The argument may sound like questioning the country's ability to make microprocessors. I do not think that all government run science projects are inefficient. I rather feel that it should channel their effort in exploring new cryptographic algorithms, if it wants to improve network security and in socially progressive technologies like clean energy for instance. Building general purpose microprocessors in India can better be left out to private firms, by just providing them necessary facilities. And Intel did develop the first Made-in-India microprocessor.

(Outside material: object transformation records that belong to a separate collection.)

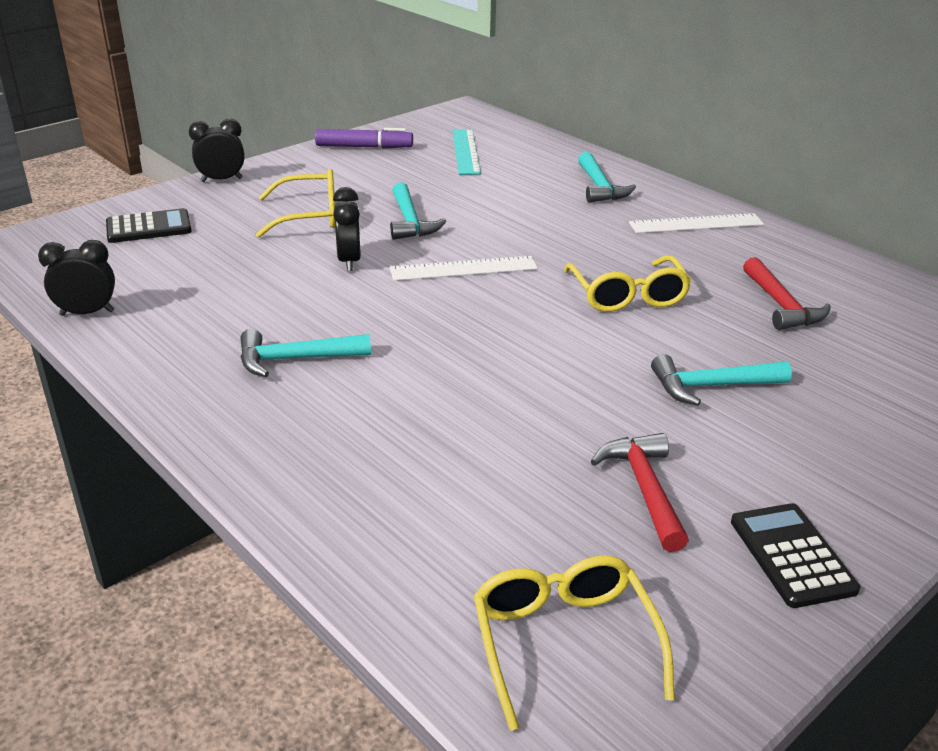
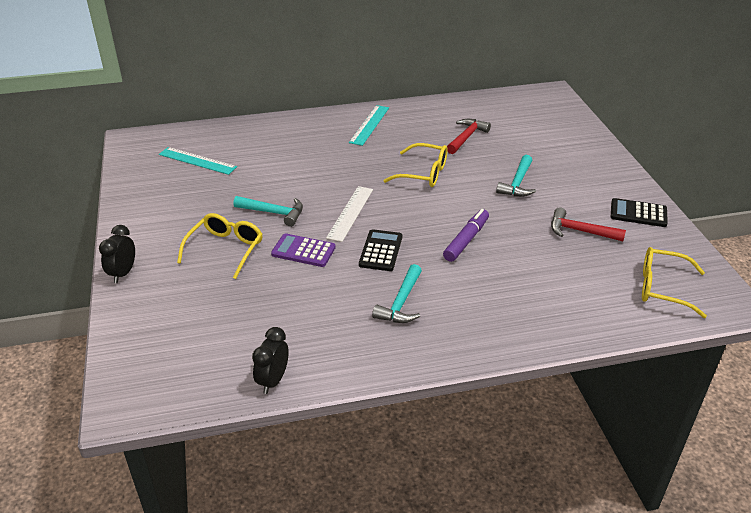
camera: 60 degrees left, 5 degrees up
(149, 227) = (167, 326): black calculator -> black calculator (380, 251)
(349, 261) = (303, 251): black clock -> purple calculator
(364, 147) = (142, 196): purple marker -> purple marker (466, 240)
(600, 187) = (298, 135): turquoise hammer -> none
(696, 224) = (369, 125): white ruler -> turquoise ruler
(781, 305) = (466, 137): red hammer -> red hammer turned 75 degrees counterclockwise

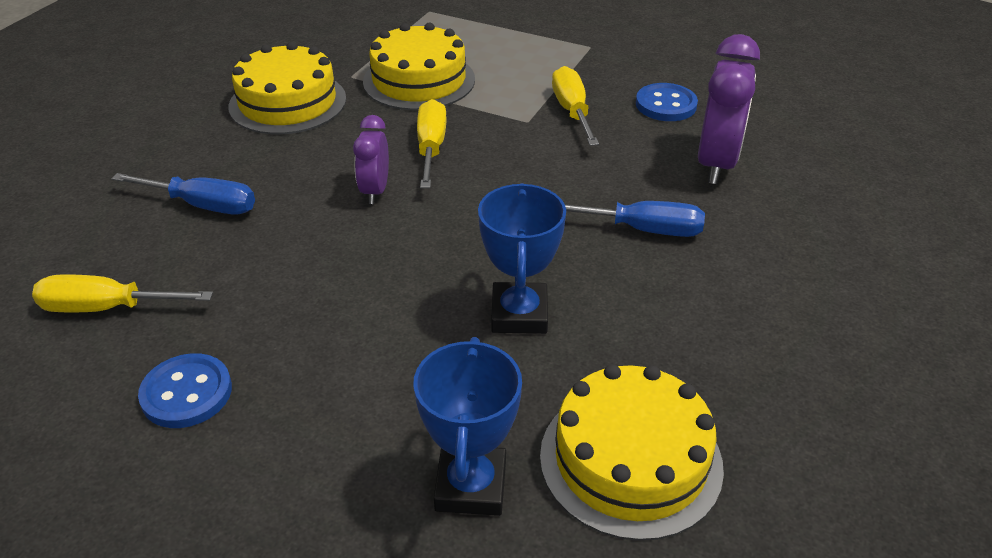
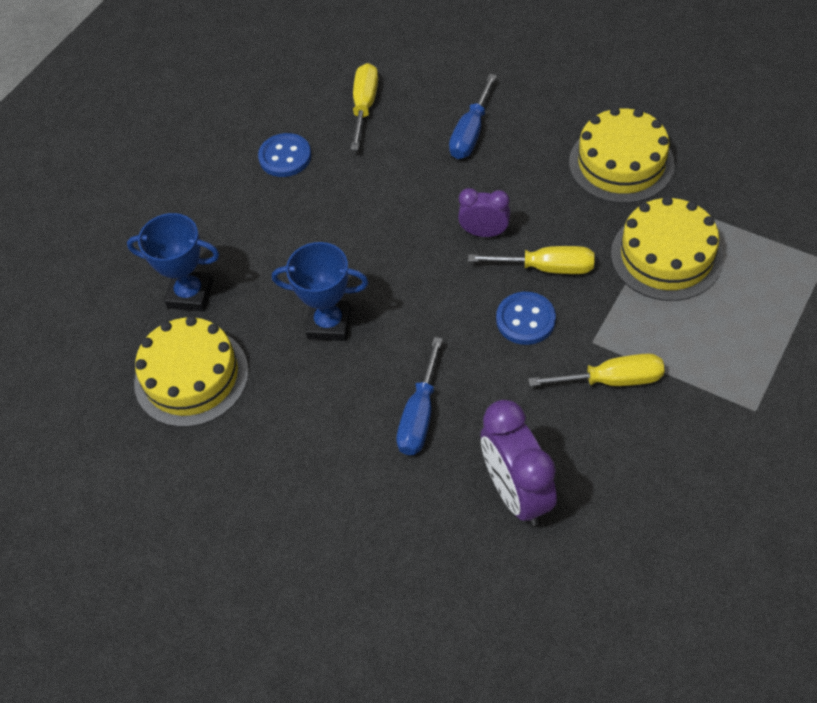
camera: 100 degrees right, 15 degrees up
(666, 105) = (627, 466): blue button -> blue button (525, 320)
(716, 164) = (516, 493): purple clock -> purple clock turned 45 degrees clockwise

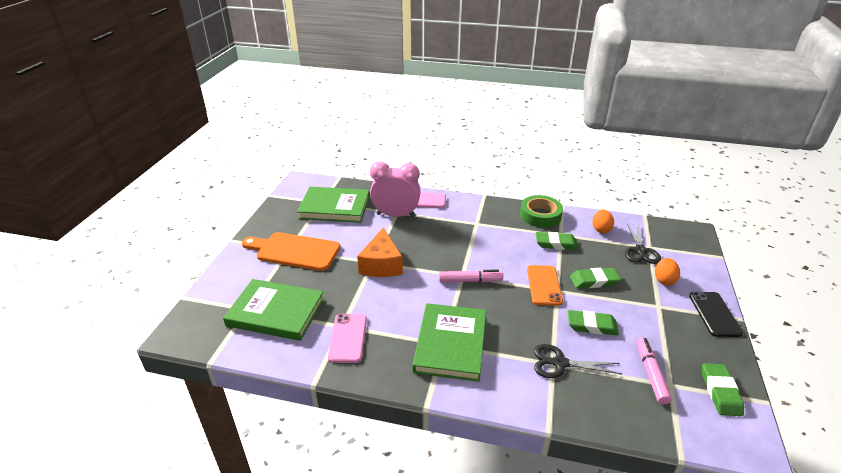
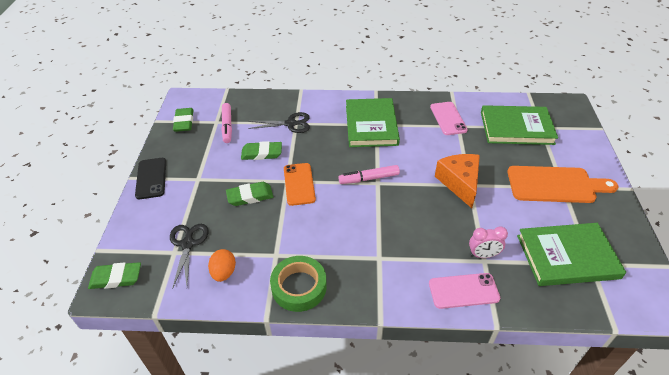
camera: 170 degrees right, 10 degrees up
(396, 215) = (483, 255): pink clock -> pink clock, size x0.54
(556, 243) = (283, 239): green eraser -> green eraser (116, 278)
(664, 280) = (179, 208): orange egg -> none

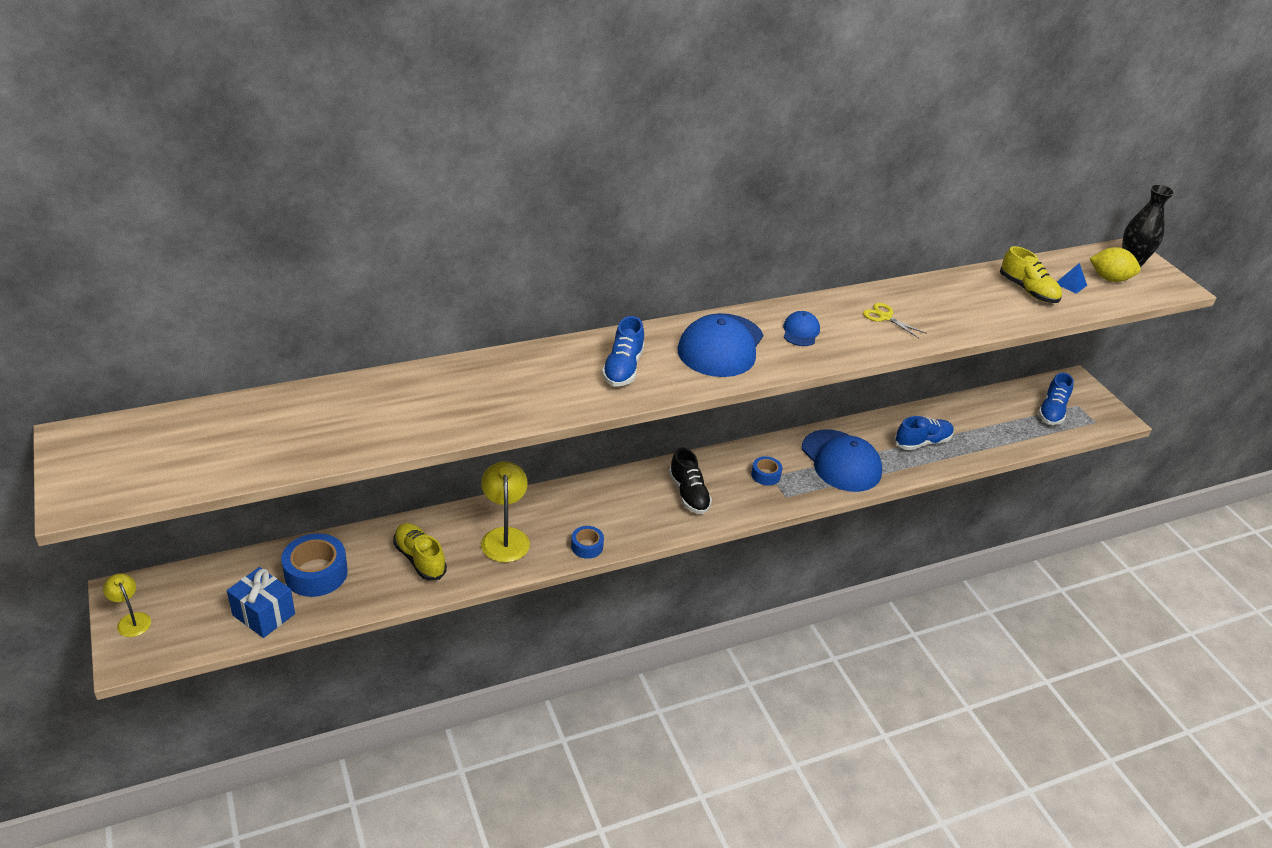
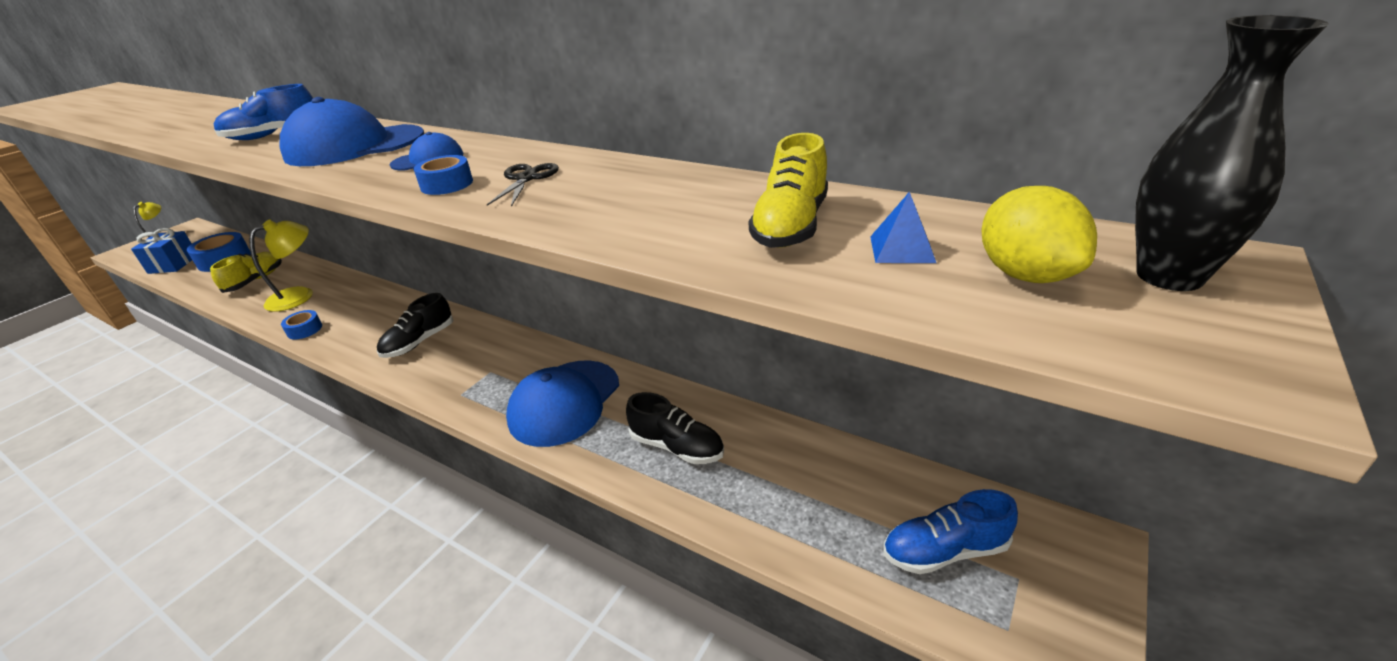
camera: 60 degrees right, 5 degrees down
(765, 475) = (489, 368): blue tape -> blue tape (447, 184)
(885, 317) = (526, 179): yellow scissors -> black scissors
(922, 442) = (677, 447): blue shoe -> black shoe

Unless India has its own microprocessor, we can never ensure that networks (that require microprocessors) such as telecom, Army WAN, and microprocessors used in BARC, ISRO, in aircraft such as Tejas, battle tanks and radars are not compromised,” the document points out.
The entire argument is about India not investing directly in the making of general-purpose processor - the one that we use in PCs and game consoles. I think Tejas battletank and RADARs would be using application-specific embedded processors, microcontrollers, and digital signal processors. I don't think and I would not prescribe using general purpose microprocessors for battletanks. Making of these chips indigenously is a completely different ball game and it would make sense if India invests on this directly.

India directly putting bucks on general-purpose processor architecture might make bold headlines. TV channels might insist that Indian citizens should feel proud of that achievement. What may be the most sensible news for media, makes no sense for me as an engineer.